ABOUT THIS EXERCISE>
Output only the lines below from the one containing "M386,1873L401,1888L386,1904L370,1889Z" to the one containing "M0,2211C22,2216 42,2226 64,2230C151,2243", exactly as written, both ends kept.

Stored data entries
====

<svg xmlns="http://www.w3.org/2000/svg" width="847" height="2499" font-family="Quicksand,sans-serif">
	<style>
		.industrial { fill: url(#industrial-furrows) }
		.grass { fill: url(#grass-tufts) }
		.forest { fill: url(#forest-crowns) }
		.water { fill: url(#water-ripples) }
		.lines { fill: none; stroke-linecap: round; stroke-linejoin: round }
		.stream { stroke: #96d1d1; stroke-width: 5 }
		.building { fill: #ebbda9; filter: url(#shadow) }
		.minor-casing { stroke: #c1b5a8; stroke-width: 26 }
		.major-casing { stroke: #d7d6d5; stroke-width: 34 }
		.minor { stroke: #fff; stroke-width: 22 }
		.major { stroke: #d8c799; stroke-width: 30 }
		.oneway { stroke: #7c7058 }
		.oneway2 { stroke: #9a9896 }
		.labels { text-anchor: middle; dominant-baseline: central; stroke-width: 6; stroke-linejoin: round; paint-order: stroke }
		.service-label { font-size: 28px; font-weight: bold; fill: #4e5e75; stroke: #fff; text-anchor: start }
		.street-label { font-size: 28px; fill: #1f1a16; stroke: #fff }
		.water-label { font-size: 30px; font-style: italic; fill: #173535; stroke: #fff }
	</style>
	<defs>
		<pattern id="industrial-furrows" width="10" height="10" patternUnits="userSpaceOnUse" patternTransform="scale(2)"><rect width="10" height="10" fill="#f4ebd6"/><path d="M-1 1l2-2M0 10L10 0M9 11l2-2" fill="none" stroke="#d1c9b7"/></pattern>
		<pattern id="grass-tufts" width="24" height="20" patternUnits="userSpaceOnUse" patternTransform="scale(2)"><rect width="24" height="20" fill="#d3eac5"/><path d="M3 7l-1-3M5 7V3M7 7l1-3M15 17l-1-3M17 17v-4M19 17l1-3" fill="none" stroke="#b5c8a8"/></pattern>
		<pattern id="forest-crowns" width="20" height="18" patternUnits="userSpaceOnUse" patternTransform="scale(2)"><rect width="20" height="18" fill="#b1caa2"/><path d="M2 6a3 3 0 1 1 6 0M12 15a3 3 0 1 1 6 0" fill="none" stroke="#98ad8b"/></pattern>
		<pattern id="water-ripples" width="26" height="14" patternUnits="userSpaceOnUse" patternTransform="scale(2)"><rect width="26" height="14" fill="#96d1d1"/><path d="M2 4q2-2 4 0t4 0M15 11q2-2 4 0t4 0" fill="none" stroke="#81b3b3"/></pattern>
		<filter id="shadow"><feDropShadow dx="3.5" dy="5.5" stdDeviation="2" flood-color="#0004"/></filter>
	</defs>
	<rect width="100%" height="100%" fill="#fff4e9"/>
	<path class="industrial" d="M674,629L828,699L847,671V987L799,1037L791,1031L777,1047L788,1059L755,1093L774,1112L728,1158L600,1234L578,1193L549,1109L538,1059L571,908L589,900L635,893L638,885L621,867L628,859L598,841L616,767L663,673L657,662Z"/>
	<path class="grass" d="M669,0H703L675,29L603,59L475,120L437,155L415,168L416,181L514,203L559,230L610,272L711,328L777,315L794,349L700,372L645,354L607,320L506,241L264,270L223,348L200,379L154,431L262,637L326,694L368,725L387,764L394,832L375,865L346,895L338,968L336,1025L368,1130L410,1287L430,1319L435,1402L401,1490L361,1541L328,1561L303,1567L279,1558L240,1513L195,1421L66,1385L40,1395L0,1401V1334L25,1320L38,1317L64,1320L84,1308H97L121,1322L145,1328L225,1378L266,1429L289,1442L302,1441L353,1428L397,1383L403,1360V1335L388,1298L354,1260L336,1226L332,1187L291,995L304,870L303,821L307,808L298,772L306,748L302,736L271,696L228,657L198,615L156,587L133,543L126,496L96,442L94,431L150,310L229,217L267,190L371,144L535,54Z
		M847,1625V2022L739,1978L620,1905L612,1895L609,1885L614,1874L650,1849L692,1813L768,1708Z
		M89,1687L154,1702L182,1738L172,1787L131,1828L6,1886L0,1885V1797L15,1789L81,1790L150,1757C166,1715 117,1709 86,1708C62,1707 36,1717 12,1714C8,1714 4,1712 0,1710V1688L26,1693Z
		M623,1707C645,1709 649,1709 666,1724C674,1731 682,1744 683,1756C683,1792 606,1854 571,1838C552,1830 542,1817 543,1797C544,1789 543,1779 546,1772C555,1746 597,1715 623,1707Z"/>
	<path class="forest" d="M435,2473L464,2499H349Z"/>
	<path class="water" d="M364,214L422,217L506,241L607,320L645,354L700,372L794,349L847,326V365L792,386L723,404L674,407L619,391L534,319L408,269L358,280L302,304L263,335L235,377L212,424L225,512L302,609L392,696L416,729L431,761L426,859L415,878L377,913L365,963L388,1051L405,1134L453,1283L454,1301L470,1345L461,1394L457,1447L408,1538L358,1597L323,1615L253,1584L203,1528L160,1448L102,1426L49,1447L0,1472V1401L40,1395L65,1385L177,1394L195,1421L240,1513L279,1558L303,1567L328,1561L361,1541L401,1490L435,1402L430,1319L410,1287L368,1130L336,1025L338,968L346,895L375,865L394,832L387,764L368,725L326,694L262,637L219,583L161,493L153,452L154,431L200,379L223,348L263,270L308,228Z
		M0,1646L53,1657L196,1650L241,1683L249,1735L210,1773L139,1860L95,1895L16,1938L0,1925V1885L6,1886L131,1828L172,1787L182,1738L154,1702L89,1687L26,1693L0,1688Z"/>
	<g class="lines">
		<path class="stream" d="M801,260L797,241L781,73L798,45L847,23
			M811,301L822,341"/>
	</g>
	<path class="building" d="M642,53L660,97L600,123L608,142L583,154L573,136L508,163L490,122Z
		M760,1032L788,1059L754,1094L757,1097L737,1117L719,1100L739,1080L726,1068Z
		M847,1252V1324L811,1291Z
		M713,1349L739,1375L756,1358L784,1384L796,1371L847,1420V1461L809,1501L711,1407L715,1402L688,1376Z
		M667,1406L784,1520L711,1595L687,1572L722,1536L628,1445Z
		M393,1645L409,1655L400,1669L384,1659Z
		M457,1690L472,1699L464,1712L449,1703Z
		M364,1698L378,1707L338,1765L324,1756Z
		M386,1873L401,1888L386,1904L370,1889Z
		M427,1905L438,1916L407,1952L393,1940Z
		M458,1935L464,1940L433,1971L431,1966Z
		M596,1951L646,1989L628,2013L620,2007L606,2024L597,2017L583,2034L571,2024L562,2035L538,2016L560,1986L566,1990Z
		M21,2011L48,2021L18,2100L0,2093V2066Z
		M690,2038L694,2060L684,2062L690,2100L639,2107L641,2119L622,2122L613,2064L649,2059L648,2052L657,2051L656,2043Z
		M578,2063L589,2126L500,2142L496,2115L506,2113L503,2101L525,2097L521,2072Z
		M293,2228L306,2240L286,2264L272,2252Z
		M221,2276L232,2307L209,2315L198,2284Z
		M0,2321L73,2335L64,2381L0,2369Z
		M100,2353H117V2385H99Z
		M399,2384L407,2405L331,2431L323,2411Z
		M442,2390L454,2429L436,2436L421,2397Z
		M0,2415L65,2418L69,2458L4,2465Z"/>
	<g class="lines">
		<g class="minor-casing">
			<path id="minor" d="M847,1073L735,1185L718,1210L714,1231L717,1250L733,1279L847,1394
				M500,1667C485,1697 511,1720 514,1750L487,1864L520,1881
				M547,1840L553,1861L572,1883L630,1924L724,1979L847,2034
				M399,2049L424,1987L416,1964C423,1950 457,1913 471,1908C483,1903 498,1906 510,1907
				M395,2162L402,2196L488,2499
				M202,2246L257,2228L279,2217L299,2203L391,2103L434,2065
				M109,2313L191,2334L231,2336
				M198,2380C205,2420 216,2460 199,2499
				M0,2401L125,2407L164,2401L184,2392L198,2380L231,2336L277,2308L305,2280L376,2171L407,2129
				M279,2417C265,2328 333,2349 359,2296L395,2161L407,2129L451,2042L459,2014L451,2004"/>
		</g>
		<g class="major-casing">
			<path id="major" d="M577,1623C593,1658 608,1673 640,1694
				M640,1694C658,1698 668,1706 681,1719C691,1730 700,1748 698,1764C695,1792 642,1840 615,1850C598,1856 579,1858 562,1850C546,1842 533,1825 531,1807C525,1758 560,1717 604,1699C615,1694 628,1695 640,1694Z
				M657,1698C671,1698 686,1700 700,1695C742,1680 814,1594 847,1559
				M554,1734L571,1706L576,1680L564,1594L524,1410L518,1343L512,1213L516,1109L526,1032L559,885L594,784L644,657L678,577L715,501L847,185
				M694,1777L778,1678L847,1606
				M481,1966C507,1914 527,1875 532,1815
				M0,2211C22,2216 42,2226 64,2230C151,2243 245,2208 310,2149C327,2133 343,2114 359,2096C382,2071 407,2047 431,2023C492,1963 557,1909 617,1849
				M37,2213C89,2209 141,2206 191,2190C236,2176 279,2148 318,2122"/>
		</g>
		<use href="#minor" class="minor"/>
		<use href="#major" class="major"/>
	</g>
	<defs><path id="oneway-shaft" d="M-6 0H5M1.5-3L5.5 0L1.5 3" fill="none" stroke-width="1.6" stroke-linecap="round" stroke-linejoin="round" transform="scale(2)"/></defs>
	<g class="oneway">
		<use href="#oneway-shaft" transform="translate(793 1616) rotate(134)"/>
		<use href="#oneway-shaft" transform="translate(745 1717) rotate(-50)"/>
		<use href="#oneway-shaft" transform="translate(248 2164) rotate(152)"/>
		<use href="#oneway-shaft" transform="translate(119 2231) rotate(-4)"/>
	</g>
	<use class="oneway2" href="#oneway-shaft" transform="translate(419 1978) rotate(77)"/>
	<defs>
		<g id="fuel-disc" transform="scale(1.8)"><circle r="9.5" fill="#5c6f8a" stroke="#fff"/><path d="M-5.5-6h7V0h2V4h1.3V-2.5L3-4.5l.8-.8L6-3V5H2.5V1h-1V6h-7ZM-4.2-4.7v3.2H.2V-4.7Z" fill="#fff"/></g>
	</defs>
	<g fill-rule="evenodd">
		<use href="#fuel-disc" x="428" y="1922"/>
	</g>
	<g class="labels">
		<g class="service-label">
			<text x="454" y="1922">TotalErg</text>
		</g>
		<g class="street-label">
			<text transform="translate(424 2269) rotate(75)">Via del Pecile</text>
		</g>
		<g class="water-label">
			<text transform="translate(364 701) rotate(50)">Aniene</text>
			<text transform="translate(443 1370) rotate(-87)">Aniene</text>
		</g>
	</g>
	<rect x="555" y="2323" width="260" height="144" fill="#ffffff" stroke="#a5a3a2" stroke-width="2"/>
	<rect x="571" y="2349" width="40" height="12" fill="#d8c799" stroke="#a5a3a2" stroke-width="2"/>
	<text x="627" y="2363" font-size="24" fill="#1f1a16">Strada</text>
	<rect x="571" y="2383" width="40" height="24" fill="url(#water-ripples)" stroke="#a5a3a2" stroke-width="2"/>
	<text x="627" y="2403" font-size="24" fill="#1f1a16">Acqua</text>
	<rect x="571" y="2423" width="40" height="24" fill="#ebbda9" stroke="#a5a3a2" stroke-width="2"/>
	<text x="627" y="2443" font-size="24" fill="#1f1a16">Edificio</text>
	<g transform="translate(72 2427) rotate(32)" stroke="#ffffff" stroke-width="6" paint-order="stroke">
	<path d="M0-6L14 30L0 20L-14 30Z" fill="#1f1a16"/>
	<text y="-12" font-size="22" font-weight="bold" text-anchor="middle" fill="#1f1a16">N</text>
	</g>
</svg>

====

EXPECTED ANSWER>
		M386,1873L401,1888L386,1904L370,1889Z
		M427,1905L438,1916L407,1952L393,1940Z
		M458,1935L464,1940L433,1971L431,1966Z
		M596,1951L646,1989L628,2013L620,2007L606,2024L597,2017L583,2034L571,2024L562,2035L538,2016L560,1986L566,1990Z
		M21,2011L48,2021L18,2100L0,2093V2066Z
		M690,2038L694,2060L684,2062L690,2100L639,2107L641,2119L622,2122L613,2064L649,2059L648,2052L657,2051L656,2043Z
		M578,2063L589,2126L500,2142L496,2115L506,2113L503,2101L525,2097L521,2072Z
		M293,2228L306,2240L286,2264L272,2252Z
		M221,2276L232,2307L209,2315L198,2284Z
		M0,2321L73,2335L64,2381L0,2369Z
		M100,2353H117V2385H99Z
		M399,2384L407,2405L331,2431L323,2411Z
		M442,2390L454,2429L436,2436L421,2397Z
		M0,2415L65,2418L69,2458L4,2465Z"/>
	<g class="lines">
		<g class="minor-casing">
			<path id="minor" d="M847,1073L735,1185L718,1210L714,1231L717,1250L733,1279L847,1394
				M500,1667C485,1697 511,1720 514,1750L487,1864L520,1881
				M547,1840L553,1861L572,1883L630,1924L724,1979L847,2034
				M399,2049L424,1987L416,1964C423,1950 457,1913 471,1908C483,1903 498,1906 510,1907
				M395,2162L402,2196L488,2499
				M202,2246L257,2228L279,2217L299,2203L391,2103L434,2065
				M109,2313L191,2334L231,2336
				M198,2380C205,2420 216,2460 199,2499
				M0,2401L125,2407L164,2401L184,2392L198,2380L231,2336L277,2308L305,2280L376,2171L407,2129
				M279,2417C265,2328 333,2349 359,2296L395,2161L407,2129L451,2042L459,2014L451,2004"/>
		</g>
		<g class="major-casing">
			<path id="major" d="M577,1623C593,1658 608,1673 640,1694
				M640,1694C658,1698 668,1706 681,1719C691,1730 700,1748 698,1764C695,1792 642,1840 615,1850C598,1856 579,1858 562,1850C546,1842 533,1825 531,1807C525,1758 560,1717 604,1699C615,1694 628,1695 640,1694Z
				M657,1698C671,1698 686,1700 700,1695C742,1680 814,1594 847,1559
				M554,1734L571,1706L576,1680L564,1594L524,1410L518,1343L512,1213L516,1109L526,1032L559,885L594,784L644,657L678,577L715,501L847,185
				M694,1777L778,1678L847,1606
				M481,1966C507,1914 527,1875 532,1815
				M0,2211C22,2216 42,2226 64,2230C151,2243 245,2208 310,2149C327,2133 343,2114 359,2096C382,2071 407,2047 431,2023C492,1963 557,1909 617,1849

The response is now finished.